Importantly, the results of careful assessments of these uncertainties
appear to have been downplayed in the public discourse
about the needs for water pollution controls. For example, in its
background discussion on proposed rules to establish water quality
standards (WQSs) in Florida for estuaries, coastal waters, and South
Florida flowing inland waters, the US Environmental Protection
Agency (EPA) argued that: “[n]itrogen and phosphorous pollution
has been linked to human health impacts in Florida primarily
through illnesses associated with HABs. Although marine HABs
occur naturally, increased nutrient loadings and pollution have
been linked to increased occurrence of some types of HABs (EPA,
2012a,b: 74936).

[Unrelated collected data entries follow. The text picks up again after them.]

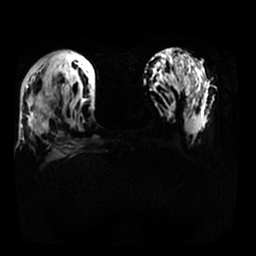
Breast MRI, one axial slice; slice 13 of 25 in the series (ordered by position); diffusion-weighted series; image 2 of 4 stored at this slice position (different b-values; order by instance number); 1.5 T; 4 mm slice thickness; 256 × 256 image matrix, field of view 340 × 340 mm. Female patient.
Annotated regions visible in this slice (outlined manually by an expert reader):
- tumour on diffusion-weighted imaging: bounding box <29,86,57,115> (left, top, right, bottom; pixels)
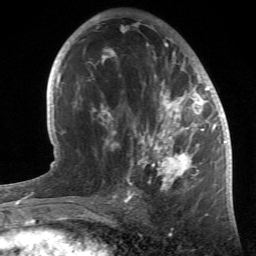
Breast MRI (dynamic contrast-enhanced), one axial slice. Position 28 of 66 along the scan axis. Cropped to one breast. Dynamic contrast-enhanced series, time point 2 of 6 at this slice position (early post-contrast). 1.5 T. TE 4.2 ms, TR 8.5 ms. 2.4 mm slice thickness. 256 × 256 image matrix, field of view 150 × 150 mm. Female patient.
Structures marked on this image (semi-automatically segmented with operator editing):
- enhancing-tissue mask used for the functional tumour volume (all voxels passing the contrast-enhancement thresholds inside the analysis volume; usually the tumour): bounding box (x1, y1, x2, y2) in pixels: (91, 20, 214, 196)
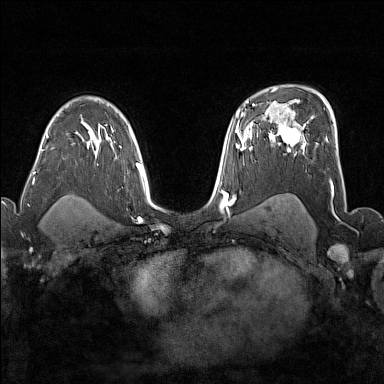
Breast MRI (dynamic contrast-enhanced), one axial slice. Slice 110 of 176 in the series (ordered by position). Dynamic contrast-enhanced series, time point 2 of 7 at this slice position (early post-contrast). 1.5 T. TE 1.8 ms, TR 5 ms. 1 mm slice thickness. 384 × 384 image matrix. Female patient.
Structures marked on this image (semi-automatically segmented with operator editing):
- enhancing-tissue mask used for the functional tumour volume (all voxels passing the contrast-enhancement thresholds inside the analysis volume; usually the tumour): bounding box [x1, y1, x2, y2] px = [272, 123, 306, 155]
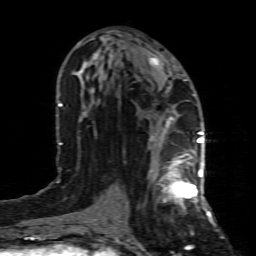
Breast MRI (dynamic contrast-enhanced), one axial slice; slice 39 of 80 in the series (ordered by position); cropped to one breast; dynamic contrast-enhanced series, time point 2 of 8 at this slice position (early post-contrast); 1.5 T; TE 4.3 ms, TR 8.8 ms; 256 × 256 image matrix, field of view 160 × 160 mm. Female patient.
Annotated regions visible in this slice (semi-automatic segmentation, software-assisted and operator-edited):
- enhancing-tissue mask used for the functional tumour volume (all voxels passing the contrast-enhancement thresholds inside the analysis volume; usually the tumour): bounding box (x1, y1, x2, y2) in pixels: (149, 154, 199, 211)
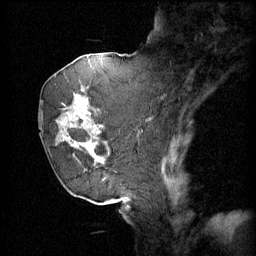
Breast MRI (dynamic contrast-enhanced), one sagittal slice. Position 20 of 60 along the scan axis. 4 images stored at this slice position (order not interpretable as contrast timing). 1.5 T. TE 4.2 ms, TR 11 ms. 256 × 256 image matrix. Patient: female, 72 years.
Structures marked on this image (semi-automatically segmented with operator editing):
- analysis volume of interest (the breast-tissue region the enhancement analysis was run in; not a lesion): bounding box [x1, y1, x2, y2] px = [46, 68, 109, 163]
- tumour enhancement mask (voxels above the 70 % enhancement threshold inside the analysis volume of interest): [63, 68, 109, 161]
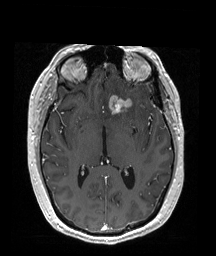
Brain MRI from a brain-tumour surgery series, one axial slice. Position 100 of 192 along the scan axis. T1-weighted post-contrast. 1 mm slice thickness. 216 × 256 image matrix, field of view 211 × 250 mm. From the clinical record (not read from this slice): histopathology: Oligodendroglioma; WHO grade: 2; IDH mutation: yes; tumour location: Left Frontal (septal).
Structures marked on this image (outlined manually by an expert reader):
- tumour: bounding box [x1, y1, x2, y2] px = [107, 95, 132, 117]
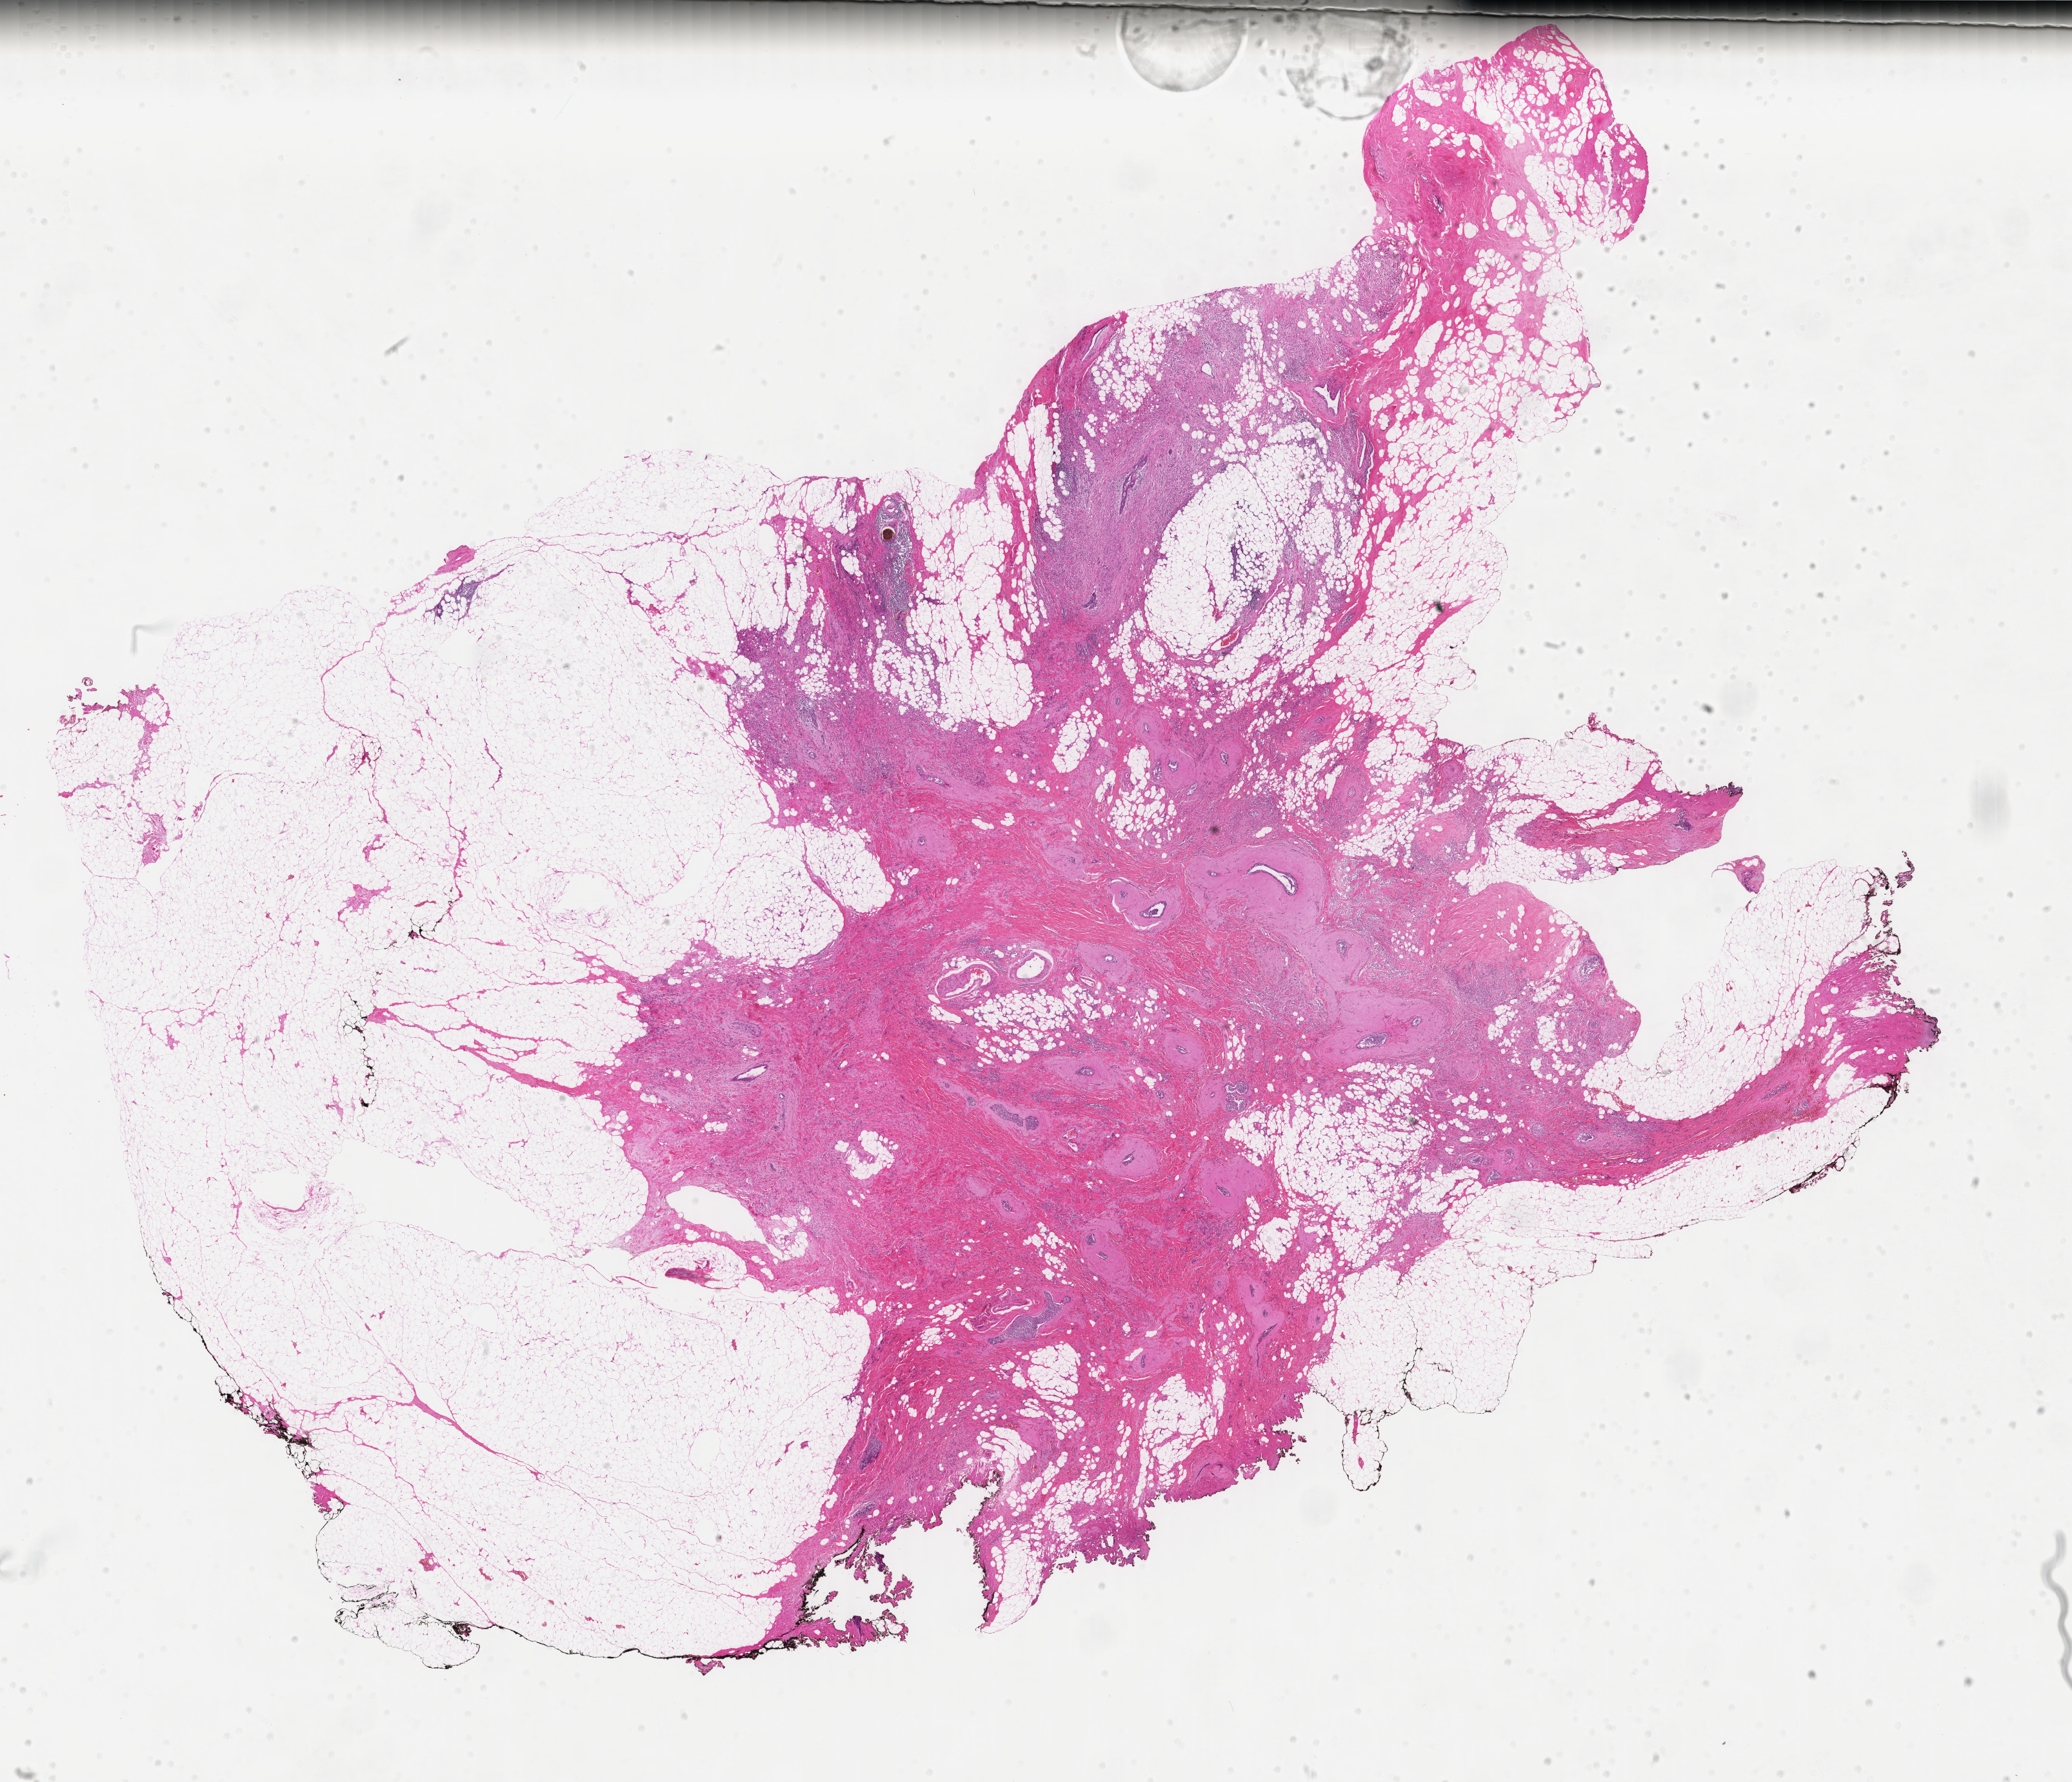
H&E-stained whole-slide image, whole scanned area (about 25.5 x 21.9 mm) shown as a low-resolution overview; formalin-fixed paraffin-embedded (FFPE) diagnostic section; primary tumour sample from the breast. Female patient; age at initial diagnosis 70 years.
AJCC pathologic stage: IIA (6th edition). Histologic diagnosis: Lobular carcinoma, NOS. Lymph nodes positive (case pathology): 0 of 4 examined.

The occurrence of Florida red tides as the consequence
of nutrient pollution has served as the basis for seemingly
unimpeachable assertions made by public authorities for the implementation
of water pollution controls (Sarasota County Fertilizer
and Landscape Management Code, Ord. No. 2007-062), when in
reality the relationship between nutrients and K. brevis blooms
may be more complex and non-linear. Consequently, the public
may be incompletely informed, or even confused about the rationales
for water pollution controls. In an environment beset with
uncertainty, in which the causes, occurrences, and potency of
Florida red tides appear to the layperson to be haphazard at best,
providing the public with probabilistic, risk-based arguments
might have been more sensible and more plausible. Doing so, however,
would have weakened the argument for the promulgation of
water pollution controls at state and local levels.